J&J vaccine available in 1-2 days, CEO says; House passes $1.9 trillion relief plan — 5 COVID-19 updates

The FDA authorized Johnson & Johnson's single-shot COVID-19 vaccine Feb. 27, and on Feb. 28, the CDC officially recommended the vaccine's immediate use. 

The Johnson & Johnson vaccine should be available to eligible Americans within one to two days, CEO Alex Gorsky said in a March 1 interview on NBC's Today.  

The company intends to deliver 20 million vaccines to Americans this month and 100 million doses by June, Paul Stoffels, MD, vice chairman of the executive committee and chief scientific officer for Johnson & Johnson, told CNN March 1.  

Johnson & Johnson also revealed plans to test its vaccine in infants, pregnant women and people who are immunocompromised, reports The New York Times. The plans were part of the company's application to the FDA for emergency use approval.  

Four more updates:

1. COVID-19 hospitalizations are continuing to fall, according to data from The COVID Tracking Project.

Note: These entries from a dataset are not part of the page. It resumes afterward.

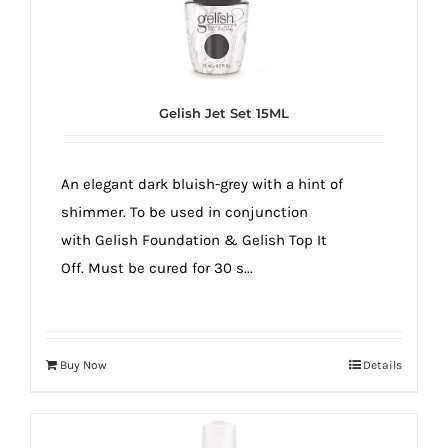
Gelish Jet Set 15ML
An elegant dark bluish-grey with a hint of
shimmer. To be used in conjunction
with Gelish Foundation & Gelish Top It
Off. Must be cured for 30 s...
Buy Now
Details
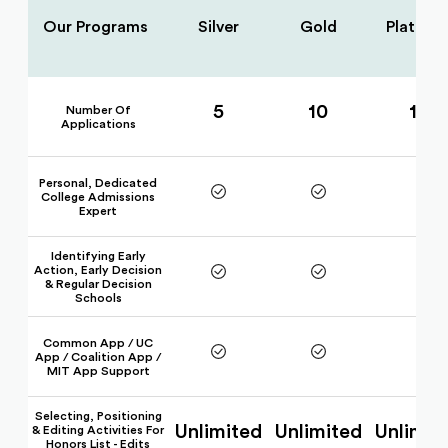
Our Programs
Silver
Gold
Platinu
5
10
15
Number Of
Applications
Personal, Dedicated
College Admissions
Expert
Identifying Early
Action, Early Decision
& Regular Decision
Schools
Common App / UC
App / Coalition App /
MIT App Support
Selecting, Positioning
Unlimited
Unlimited
Unlimit
& Editing Activities For
Honors List - Edits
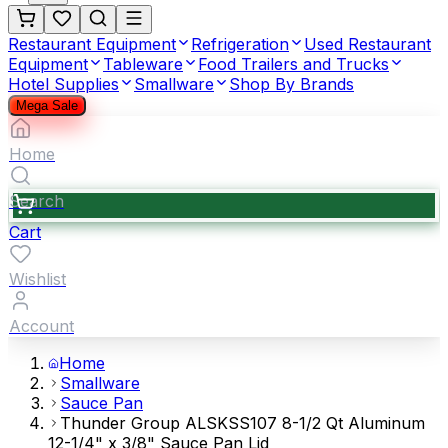
Restaurant Equipment
Refrigeration
Used Restaurant
Equipment
Tableware
Food Trailers and Trucks
Hotel Supplies
Smallware
Shop By Brands
Mega Sale
Home
Search
Cart
Wishlist
Account
Home
Smallware
Sauce Pan
Thunder Group ALSKSS107 8-1/2 Qt Aluminum
12-1/4" x 3/8" Sauce Pan Lid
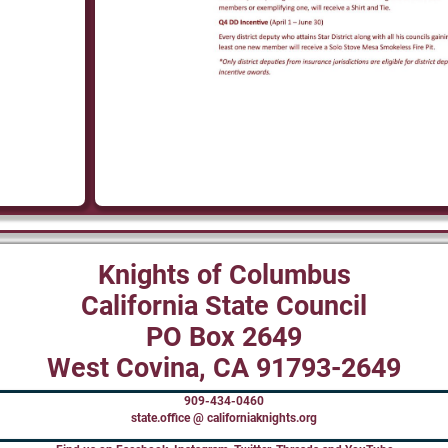
Knights of Columbus
California State Council
PO Box 2649
West Covina, CA 91793-2649
909-434-0460
state.office @ californiaknights.org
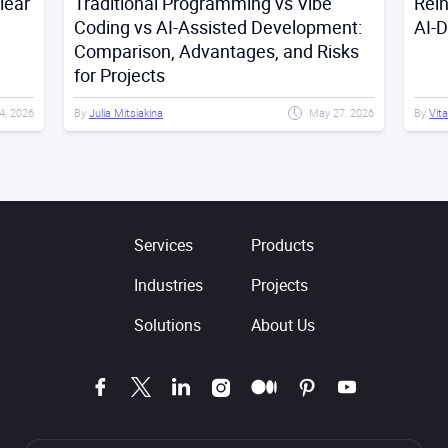
lear
Traditional Programming vs Vibe
Rei
Coding vs AI-Assisted Development:
AI-
Comparison, Advantages, and Risks
for Projects
4, 2026
By
Julia Mitsiakina
May 27, 2026
By
Vita
Services
Products
Industries
Projects
Solutions
About Us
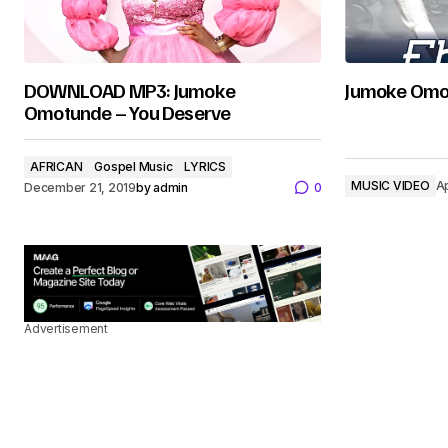
DOWNLOAD MP3: Jumoke
Jumoke Omot
Omotunde – You Deserve
AFRICAN
Gospel Music
LYRICS
MUSIC VIDEO
Ap
December 21, 2019
by
admin
0
Advertisement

Nationwide, 47,352 people were hospitalized as of Feb. 28. In early January, this figure surpassed 130,000. Regionally, the Northeast has the highest hospitalization rate at 186 per 1 million people, while the Midwest has the lowest at 95 per 1 million people and is approaching figures not seen since last summer.

2. The House passed President Joe Biden's $1.9 trillion COVID-19 relief plan early Feb. 27, sending the proposal to the Senate for debate this week. The House bill includes $20 billion for COVID-19 vaccine distribution and $50 billion for testing and tracing efforts. It also includes $1,400 stimulus checks and funding for state and local governments, school reopenings and more. For more info on the relief package, click here.

3. COVID-19 testing volume has decreased 30 percent in the U.S. since early January, according to COVID Tracking Project data cited by The New York Times. The U.S. recorded fewer than 10 million tests in the week ending Feb. 24, down from nearly 14 million weekly tests in early January. Experts told NYT several factors may contribute to this decrease, including fewer virus exposures, less travel and weather-related testing site closures.

4. Variants first detected in California, New York, Brazil, Britain and South Africa have been circulating in Houston at low levels for six to eight weeks, reports The New York Times. Researchers at Houston Methodist Hospital have performed genetic sequencing on 20,000 viral genomes from patients since March 2020. Their work makes Houston the first city to find all of the variants, according to NYT.

Snapshot of COVID-19 in U.S.

Cases: 28,606,340

Deaths: 513,092

Americans receiving at least one vaccine dose: 49,772,180

Counts reflect Feb. 28 and March 1 data from Baltimore-based Johns Hopkins University and the CDC.